Seit 1823 war der Mietzins in diesen dem Verfall geweihten Häusern sehr niedrig, was Tante Lisbeth bewogen hatte, dort zu mieten, obwohl sie sich beim Anblick des Viertels sofort sagte, daß man hier nach Einbruch der Nacht nicht mehr außer dem Hause weilen dürfe. Diese Notwendigkeit paßte übrigens zu ihrer ländlichen Gewohnheit, der sie treu geblieben war: mit der Sonne aufzustehen und mit den Hühnern schlafen zu gehen; man spart damit beträchtlich an Licht und Heizung. Lisbeth bewohnte also eins jener Häuser, denen die Niederlegung des berühmten Hauses, in dem Cambacérès gewohnt, die freie Aussicht über den Platz verschaffte.
In dem Augenblick, als sich der Baron an der Tür dieses Hauses von Lisbeth mit den Worten verabschiedete: »Auf Wiedersehen, Tante Lisbeth!«, ging eine junge Frau an der Droschke vorbei, um gleichfalls das Haus zu betreten.
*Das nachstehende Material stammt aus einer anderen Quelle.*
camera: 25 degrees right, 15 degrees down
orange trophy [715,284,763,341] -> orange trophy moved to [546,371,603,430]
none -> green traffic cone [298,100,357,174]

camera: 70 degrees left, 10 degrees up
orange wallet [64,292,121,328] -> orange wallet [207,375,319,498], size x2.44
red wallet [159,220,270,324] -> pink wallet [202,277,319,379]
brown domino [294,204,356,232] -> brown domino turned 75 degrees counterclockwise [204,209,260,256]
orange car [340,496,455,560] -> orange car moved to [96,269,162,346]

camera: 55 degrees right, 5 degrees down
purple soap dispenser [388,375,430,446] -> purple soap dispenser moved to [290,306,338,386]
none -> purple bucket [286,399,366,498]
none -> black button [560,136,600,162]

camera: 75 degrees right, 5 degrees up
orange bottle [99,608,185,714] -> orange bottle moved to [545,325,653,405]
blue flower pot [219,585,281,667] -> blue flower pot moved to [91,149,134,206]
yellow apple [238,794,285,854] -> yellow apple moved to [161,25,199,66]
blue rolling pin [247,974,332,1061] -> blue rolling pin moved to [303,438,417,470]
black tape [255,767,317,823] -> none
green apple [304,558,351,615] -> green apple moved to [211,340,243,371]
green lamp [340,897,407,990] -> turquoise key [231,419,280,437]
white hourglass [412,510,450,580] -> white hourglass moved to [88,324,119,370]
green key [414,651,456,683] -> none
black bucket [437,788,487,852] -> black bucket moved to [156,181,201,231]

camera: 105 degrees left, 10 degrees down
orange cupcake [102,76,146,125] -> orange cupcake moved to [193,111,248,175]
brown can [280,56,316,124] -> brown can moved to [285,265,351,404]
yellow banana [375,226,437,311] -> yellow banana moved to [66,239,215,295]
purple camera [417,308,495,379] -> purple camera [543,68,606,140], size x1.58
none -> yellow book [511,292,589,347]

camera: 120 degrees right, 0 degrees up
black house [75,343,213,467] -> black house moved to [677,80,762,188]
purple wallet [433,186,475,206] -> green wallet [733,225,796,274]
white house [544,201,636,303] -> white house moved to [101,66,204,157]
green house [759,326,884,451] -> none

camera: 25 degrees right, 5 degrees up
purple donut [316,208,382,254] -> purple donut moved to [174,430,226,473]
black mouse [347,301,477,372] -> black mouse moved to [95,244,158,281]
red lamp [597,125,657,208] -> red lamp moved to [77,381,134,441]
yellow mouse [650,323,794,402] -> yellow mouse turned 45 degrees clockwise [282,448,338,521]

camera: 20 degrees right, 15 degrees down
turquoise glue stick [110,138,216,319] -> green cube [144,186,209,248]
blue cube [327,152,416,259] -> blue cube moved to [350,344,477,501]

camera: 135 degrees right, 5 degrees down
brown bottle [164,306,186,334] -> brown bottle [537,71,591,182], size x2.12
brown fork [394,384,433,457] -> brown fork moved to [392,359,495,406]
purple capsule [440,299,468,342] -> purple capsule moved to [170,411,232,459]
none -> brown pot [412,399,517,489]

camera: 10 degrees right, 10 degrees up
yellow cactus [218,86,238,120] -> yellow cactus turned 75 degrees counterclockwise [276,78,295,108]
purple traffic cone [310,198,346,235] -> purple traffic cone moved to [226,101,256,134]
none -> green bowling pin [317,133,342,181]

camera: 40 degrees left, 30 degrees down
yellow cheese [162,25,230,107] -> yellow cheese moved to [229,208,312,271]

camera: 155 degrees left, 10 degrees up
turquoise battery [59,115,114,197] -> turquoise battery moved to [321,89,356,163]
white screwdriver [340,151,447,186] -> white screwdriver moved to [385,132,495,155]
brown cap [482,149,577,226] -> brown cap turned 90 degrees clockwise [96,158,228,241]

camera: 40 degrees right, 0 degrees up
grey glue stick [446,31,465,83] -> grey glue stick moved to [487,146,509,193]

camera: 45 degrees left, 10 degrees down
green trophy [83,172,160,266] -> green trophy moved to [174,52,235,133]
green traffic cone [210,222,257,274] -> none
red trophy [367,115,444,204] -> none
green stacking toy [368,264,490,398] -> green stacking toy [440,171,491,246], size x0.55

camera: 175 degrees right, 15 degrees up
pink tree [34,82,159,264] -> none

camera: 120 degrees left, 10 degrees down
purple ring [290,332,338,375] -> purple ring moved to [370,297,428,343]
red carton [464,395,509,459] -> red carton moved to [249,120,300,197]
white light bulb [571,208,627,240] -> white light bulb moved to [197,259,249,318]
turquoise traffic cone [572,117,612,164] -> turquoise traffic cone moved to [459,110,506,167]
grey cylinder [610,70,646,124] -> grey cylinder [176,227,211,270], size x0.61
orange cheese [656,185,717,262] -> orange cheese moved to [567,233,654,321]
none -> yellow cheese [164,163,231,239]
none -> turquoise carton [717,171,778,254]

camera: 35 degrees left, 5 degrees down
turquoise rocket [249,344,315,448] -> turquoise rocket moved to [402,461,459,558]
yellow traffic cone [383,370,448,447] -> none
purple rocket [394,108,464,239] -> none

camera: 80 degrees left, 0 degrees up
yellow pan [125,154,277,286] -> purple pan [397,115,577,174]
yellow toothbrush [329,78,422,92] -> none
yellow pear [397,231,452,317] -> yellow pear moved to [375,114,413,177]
Sie war klein, schlank, hübsch, sehr elegant gekleidet und duftete nach einem erlesenen Parfüm. Ohne etwas anderes damit zu bezwecken, als sich den Verwandten ihrer Nachbarin anzusehen, wechselte diese Dame einen Blick mit dem Baron; aber den alten Lebemann durchzuckte es dabei lebhaft wie alle Pariser, wenn sie einer jungen Frau begegnen, die, wie der Fachmann sich ausdrückt, ihren Geschmack verkörpert. Ehe er wieder in den Wagen stieg, zog er langsam und bedächtig einen seiner Handschuhe an, um sein Zögern zu begründen und der jungen Frau mit den Blicken folgen zu können. Ihr Kleid verriet gefällige Formen und nicht nur die abscheulichen betrügerischen Krinolinenunterröcke.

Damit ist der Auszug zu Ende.